« Je m’ai fait mal quand j’ai tombé » : questions d’auxiliarité et de réflexivité dans le français parlé à Montréal

    • Presentation speakers

    Sankoff et Thibault (1977) estiment dans leur article sur l’alternance entre les auxiliaires être et avoir dans le français parlé à Montréal qu’un accès accru au français standard freinera « la régularisation des conjugaisons avec avoir » dans les temps composés des verbes intransitifs conjugués théoriquement avec être (verbes-Ê). Les auteures ont aussi tenu compte du fait que les jeunes sont « généralement plus scolarisés que leurs aînés », raison pour laquelle leurs résultats sont significatifs. Cette présentation tente de déterminer si cette prédiction s’est avérée. Mon étude pilote examine aussi cette variation dans les verbes pronominaux exigeant conventionnellement l’auxiliaire être.

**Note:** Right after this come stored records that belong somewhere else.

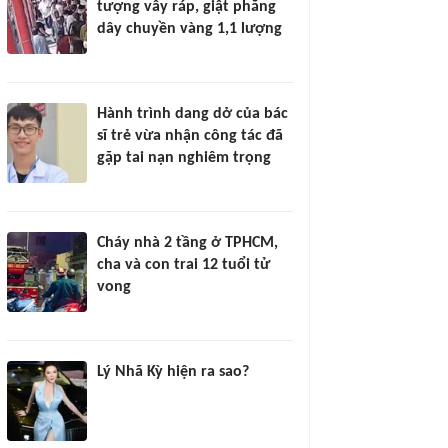
tượng vây ráp, giật phăng
dây chuyền vàng 1,1 lượng
Hành trình dang dở của bác
sĩ trẻ vừa nhận công tác đã
gặp tai nạn nghiêm trọng
Cháy nhà 2 tầng ở TPHCM,
cha và con trai 12 tuổi tử
vong
Lý Nhã Kỳ hiện ra sao?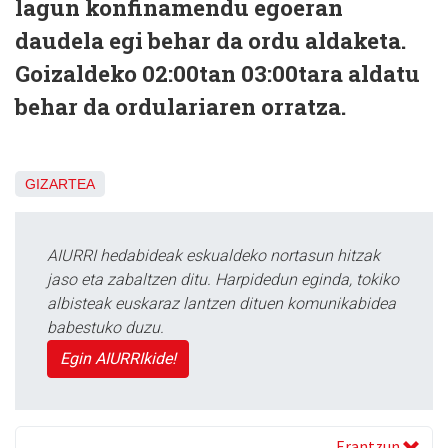
lagun konfinamendu egoeran
daudela egi behar da ordu aldaketa.
Goizaldeko 02:00tan 03:00tara aldatu
behar da ordulariaren orratza.
GIZARTEA
AIURRI hedabideak eskualdeko nortasun hitzak
jaso eta zabaltzen ditu. Harpidedun eginda, tokiko
albisteak euskaraz lantzen dituen komunikabidea
babestuko duzu.
Egin AIURRIkide!
Erantzun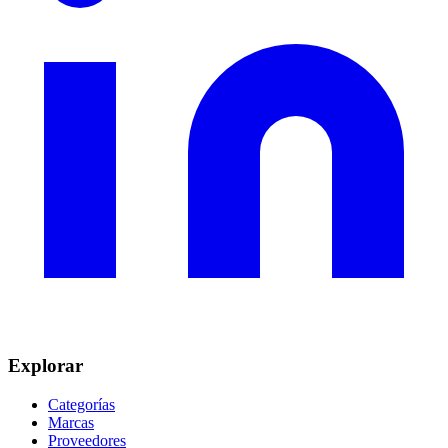
Explorar
Categorías
Marcas
Proveedores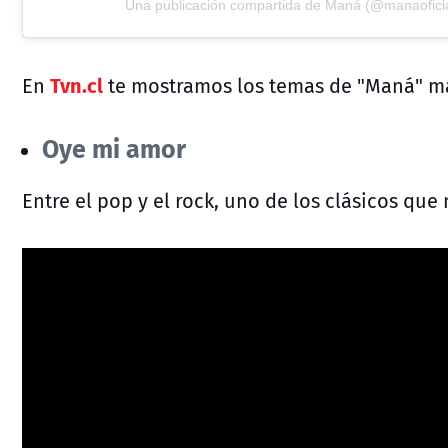
Una publicación compartida de Maná (@manaoficia
Tvn.cl
En
te mostramos los temas de "Maná" m
Oye mi amor
Entre el pop y el rock, uno de los clásicos que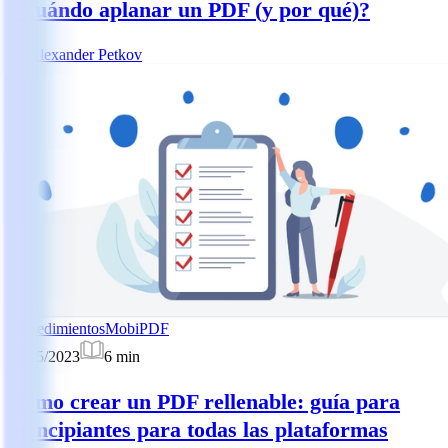
¿Cuándo aplanar un PDF (y por qué)?
AP
Alexander Petkov
Procedimientos
MobiPDF
22/05/2023
6
min
Cómo crear un PDF rellenable: guía para
principiantes para todas las plataformas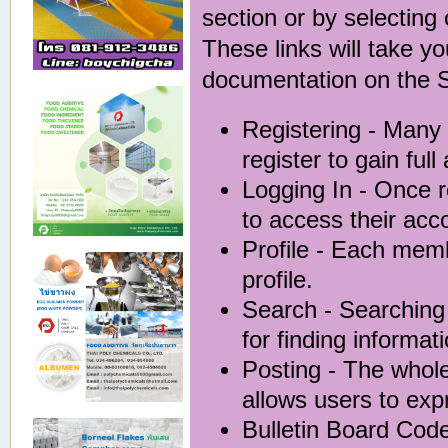
section or by selecting 
These links will take y
documentation on the Si
Registering
- Many 
register to gain full
Logging In
- Once r
to access their acc
Profile
- Each membe
profile.
Search
- Searching 
for finding informat
Posting
- The whole
allows users to ex
Bulletin Board Cod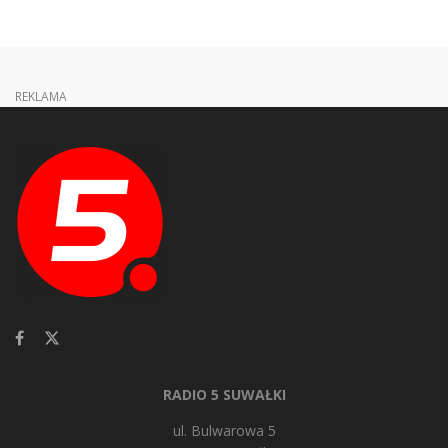
REKLAMA
RADIO 5 SUWAŁKI
ul. Bulwarowa 5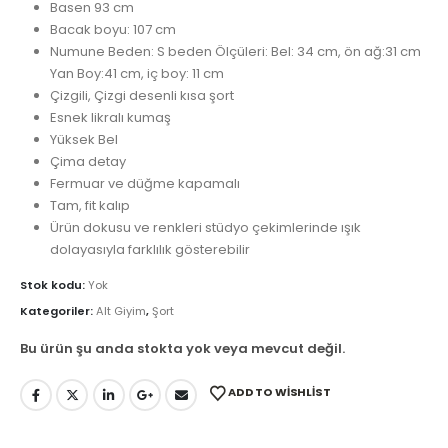
Basen 93 cm
Bacak boyu: 107 cm
Numune Beden: S beden Ölçüleri: Bel: 34 cm, ön ağ:31 cm
Yan Boy:41 cm, iç boy: 11 cm
Çizgili, Çizgi desenli kısa şort
Esnek likralı kumaş
Yüksek Bel
Çima detay
Fermuar ve düğme kapamalı
Tam, fit kalıp
Ürün dokusu ve renkleri stüdyo çekimlerinde ışık
dolayasıyla farklılık gösterebilir
Stok kodu:
Yok
Kategoriler:
Alt Giyim
,
Şort
Bu ürün şu anda stokta yok veya mevcut değil.
ADD TO WISHLIST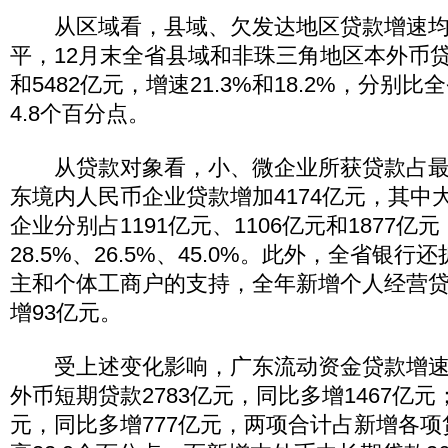
从区域看，县域、欠发达地区贷款增速均
平，12月末全省县域和非珠三角地区本外币贷
和5482亿元，增速21.3%和18.2%，分别比
4.8个百分点。
从贷款对象看，小、微企业所获贷款占最大
东境内人民币企业贷款增加4174亿元，其中大
企业分别占1191亿元、1106亿元和1877亿
28.5%、26.5%、45.0%。此外，全省银
主和个体工商户的支持，全年新增个人经营贷
增93亿元。
受上述变化影响，广东流动资金贷款增速
外币短期贷款2783亿元，同比多增1467亿元
元，同比多增777亿元，两项合计占新增各项贷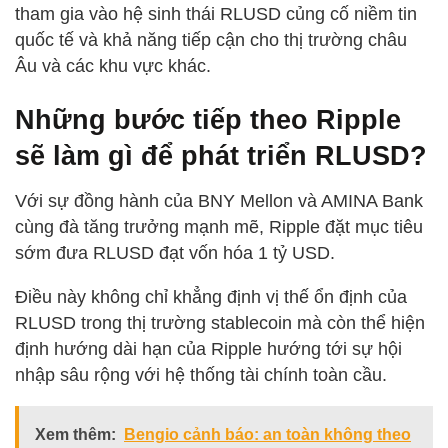
tham gia vào hệ sinh thái RLUSD củng cố niềm tin
quốc tế và khả năng tiếp cận cho thị trường châu
Âu và các khu vực khác.
Những bước tiếp theo Ripple
sẽ làm gì để phát triển RLUSD?
Với sự đồng hành của BNY Mellon và AMINA Bank
cùng đà tăng trưởng mạnh mẽ, Ripple đặt mục tiêu
sớm đưa RLUSD đạt vốn hóa 1 tỷ USD.
Điều này không chỉ khẳng định vị thế ổn định của
RLUSD trong thị trường stablecoin mà còn thể hiện
định hướng dài hạn của Ripple hướng tới sự hội
nhập sâu rộng với hệ thống tài chính toàn cầu.
Xem thêm:
Bengio cảnh báo: an toàn không theo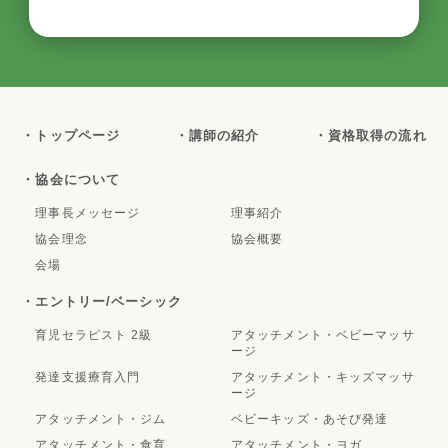
・トップページ
・講師の紹介
・資格取得の流れ
・協会について
理事長メッセージ
理事紹介
協会理念
協会概要
会場
・エントリー/ベーシック
育児セラピスト 2級
アタッチメント・ベビーマッサ
ージ
発達支援療育入門
アタッチメント・キッズマッサ
ージ
アタッチメント・ジム
ベビーキッズ・あそび発達
アタッチメント・食育
アタッチメント・ヨガ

    Je postule que l’influence de facteurs sociolinguistiques, déterminant le degré d’exposition à la norme, est toujours significative dans l’alternance des auxiliaires des verbes-Ê intransitifs, et que la sélection d’avoir dans les verbes pronominaux sera plus fréquente chez les locuteurs plus jeunes et moins scolarisés.

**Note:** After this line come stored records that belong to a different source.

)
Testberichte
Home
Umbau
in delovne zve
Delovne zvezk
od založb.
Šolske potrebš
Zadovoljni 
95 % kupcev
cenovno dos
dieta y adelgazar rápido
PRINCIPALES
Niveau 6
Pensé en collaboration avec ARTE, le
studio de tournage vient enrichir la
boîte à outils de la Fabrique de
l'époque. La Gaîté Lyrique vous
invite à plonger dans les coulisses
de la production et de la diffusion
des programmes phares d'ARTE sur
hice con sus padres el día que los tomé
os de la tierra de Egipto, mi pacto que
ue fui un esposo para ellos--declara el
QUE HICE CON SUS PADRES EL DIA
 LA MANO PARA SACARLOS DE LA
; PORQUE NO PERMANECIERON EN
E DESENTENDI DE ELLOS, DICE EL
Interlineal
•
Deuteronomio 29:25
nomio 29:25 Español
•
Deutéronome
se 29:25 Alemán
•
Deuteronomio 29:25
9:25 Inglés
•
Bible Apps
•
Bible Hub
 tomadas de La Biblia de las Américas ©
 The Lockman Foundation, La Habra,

    J’ai enregistré 12 locuteurs dont le français montréalais est la langue maternelle. Les questions que je leur ai posées étaient conçues de manière à susciter des temps composés. Les verbes intransitifs qui avaient démontré une alternance d’auxiliaires dans l’étude de Sankoff et Thibault (1977) ont été transcrits et classés par ordre croissant de probabilité d’apparition avec avoir dans mon corpus, de même que les temps composés des verbes pronominaux obtenus lors des entrevues.

    En corrélant la basse fréquence d’usage, l’existence d’un équivalent transitif et l’admissibilité d’un usage adjectival avec la généralisation d’avoir, je réaffirme l’influence de facteurs linguistiques sur ce phénomène avant de tester celle des facteurs sociaux. Les locuteurs ont été regroupés selon diverses catégories (sexe, âge, niveau de scolarisation, classe socioéconomique et compétence en anglais) puis divisés en sous-catégories. Le pourcentage moyen de sélection d’avoir par sous-catégorie a été déduit selon les pourcentages moyens de sélection d’avoir de chaque locuteur. Les résultats ont ensuite été projetés sur un graphique illustrant l’influence de chaque facteur sur la variation des auxiliaires dans les verbes-Ê intransitifs et pronominaux. La comparaison de mes résultats avec ceux de Sankoff et Thibault (1977) montre que l’alternance d’auxiliaire dans les verbes-Ê intransitifs a globalement diminué.

    J’attribue ce déclin aux facteurs sociaux puisque le maintien de l’auxiliaire être corrélait avec un plus jeune âge, un niveau de scolarisation et une classe socioéconomique plus élevés, ainsi qu’avec une excellente maîtrise de l’anglais, ce qui corrobore les conclusions de Sankoff et Thibault (1977). Cette présentation démontre aussi que le français de Montréal affiche une variation socialement marquée dans le choix de l’auxiliaire des verbes pronominaux.

    Ce recul de la régularisation de l’auxiliaire avoir dans le français de Montréal semble s’écarter de la tendance générale des langues romanes à employer un seul auxiliaire, typiquement avoir, dans les temps composés des verbes à la voix active.